### Task to carry out
Return every line of the data below as a JSON list of strings, one string per line, with blank lines omitted.

### Provided records
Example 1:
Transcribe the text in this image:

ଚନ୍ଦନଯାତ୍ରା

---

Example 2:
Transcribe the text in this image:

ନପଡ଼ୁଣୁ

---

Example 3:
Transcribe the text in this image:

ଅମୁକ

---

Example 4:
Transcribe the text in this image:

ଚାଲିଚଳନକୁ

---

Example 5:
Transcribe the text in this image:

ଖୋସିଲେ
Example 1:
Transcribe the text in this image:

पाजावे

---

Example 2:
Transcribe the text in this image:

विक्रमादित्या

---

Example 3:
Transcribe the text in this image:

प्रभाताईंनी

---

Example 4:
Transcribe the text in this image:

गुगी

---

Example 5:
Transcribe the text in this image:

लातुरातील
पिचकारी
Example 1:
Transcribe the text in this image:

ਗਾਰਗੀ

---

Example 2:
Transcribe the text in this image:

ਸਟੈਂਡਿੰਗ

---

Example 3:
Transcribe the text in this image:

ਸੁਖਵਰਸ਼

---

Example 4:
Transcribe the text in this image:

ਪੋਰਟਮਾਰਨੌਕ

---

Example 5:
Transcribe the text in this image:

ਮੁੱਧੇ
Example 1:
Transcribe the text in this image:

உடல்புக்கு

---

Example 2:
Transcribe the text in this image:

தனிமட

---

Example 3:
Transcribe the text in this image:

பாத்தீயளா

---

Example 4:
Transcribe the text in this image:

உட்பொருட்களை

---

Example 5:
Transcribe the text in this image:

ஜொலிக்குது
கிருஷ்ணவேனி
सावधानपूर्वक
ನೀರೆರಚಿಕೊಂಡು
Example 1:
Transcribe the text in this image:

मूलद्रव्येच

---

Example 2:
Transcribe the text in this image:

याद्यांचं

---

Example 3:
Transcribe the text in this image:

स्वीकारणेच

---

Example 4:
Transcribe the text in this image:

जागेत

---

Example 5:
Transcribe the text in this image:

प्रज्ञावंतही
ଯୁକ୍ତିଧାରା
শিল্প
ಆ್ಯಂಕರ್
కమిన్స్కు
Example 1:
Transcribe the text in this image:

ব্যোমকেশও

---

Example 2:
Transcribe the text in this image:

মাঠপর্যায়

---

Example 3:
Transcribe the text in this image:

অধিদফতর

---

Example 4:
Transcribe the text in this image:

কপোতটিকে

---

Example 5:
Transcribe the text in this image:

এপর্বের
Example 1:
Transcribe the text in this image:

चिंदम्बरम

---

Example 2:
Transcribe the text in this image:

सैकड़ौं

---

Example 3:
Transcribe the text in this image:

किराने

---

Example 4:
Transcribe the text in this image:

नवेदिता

### Exercise output
[
  "Example 1:",
  "Transcribe the text in this image:",
  "ଚନ୍ଦନଯାତ୍ରା",
  "---",
  "Example 2:",
  "Transcribe the text in this image:",
  "ନପଡ଼ୁଣୁ",
  "---",
  "Example 3:",
  "Transcribe the text in this image:",
  "ଅମୁକ",
  "---",
  "Example 4:",
  "Transcribe the text in this image:",
  "ଚାଲିଚଳନକୁ",
  "---",
  "Example 5:",
  "Transcribe the text in this image:",
  "ଖୋସିଲେ",
  "Example 1:",
  "Transcribe the text in this image:",
  "पाजावे",
  "---",
  "Example 2:",
  "Transcribe the text in this image:",
  "विक्रमादित्या",
  "---",
  "Example 3:",
  "Transcribe the text in this image:",
  "प्रभाताईंनी",
  "---",
  "Example 4:",
  "Transcribe the text in this image:",
  "गुगी",
  "---",
  "Example 5:",
  "Transcribe the text in this image:",
  "लातुरातील",
  "पिचकारी",
  "Example 1:",
  "Transcribe the text in this image:",
  "ਗਾਰਗੀ",
  "---",
  "Example 2:",
  "Transcribe the text in this image:",
  "ਸਟੈਂਡਿੰਗ",
  "---",
  "Example 3:",
  "Transcribe the text in this image:",
  "ਸੁਖਵਰਸ਼",
  "---",
  "Example 4:",
  "Transcribe the text in this image:",
  "ਪੋਰਟਮਾਰਨੌਕ",
  "---",
  "Example 5:",
  "Transcribe the text in this image:",
  "ਮੁੱਧੇ",
  "Example 1:",
  "Transcribe the text in this image:",
  "உடல்புக்கு",
  "---",
  "Example 2:",
  "Transcribe the text in this image:",
  "தனிமட",
  "---",
  "Example 3:",
  "Transcribe the text in this image:",
  "பாத்தீயளா",
  "---",
  "Example 4:",
  "Transcribe the text in this image:",
  "உட்பொருட்களை",
  "---",
  "Example 5:",
  "Transcribe the text in this image:",
  "ஜொலிக்குது",
  "கிருஷ்ணவேனி",
  "सावधानपूर्वक",
  "ನೀರೆರಚಿಕೊಂಡು",
  "Example 1:",
  "Transcribe the text in this image:",
  "मूलद्रव्येच",
  "---",
  "Example 2:",
  "Transcribe the text in this image:",
  "याद्यांचं",
  "---",
  "Example 3:",
  "Transcribe the text in this image:",
  "स्वीकारणेच",
  "---",
  "Example 4:",
  "Transcribe the text in this image:",
  "जागेत",
  "---",
  "Example 5:",
  "Transcribe the text in this image:",
  "प्रज्ञावंतही",
  "ଯୁକ୍ତିଧାରା",
  "শিল্প",
  "ಆ್ಯಂಕರ್",
  "కమిన్స్కు",
  "Example 1:",
  "Transcribe the text in this image:",
  "ব্যোমকেশও",
  "---",
  "Example 2:",
  "Transcribe the text in this image:",
  "মাঠপর্যায়",
  "---",
  "Example 3:",
  "Transcribe the text in this image:",
  "অধিদফতর",
  "---",
  "Example 4:",
  "Transcribe the text in this image:",
  "কপোতটিকে",
  "---",
  "Example 5:",
  "Transcribe the text in this image:",
  "এপর্বের",
  "Example 1:",
  "Transcribe the text in this image:",
  "चिंदम्बरम",
  "---",
  "Example 2:",
  "Transcribe the text in this image:",
  "सैकड़ौं",
  "---",
  "Example 3:",
  "Transcribe the text in this image:",
  "किराने",
  "---",
  "Example 4:",
  "Transcribe the text in this image:",
  "नवेदिता"
]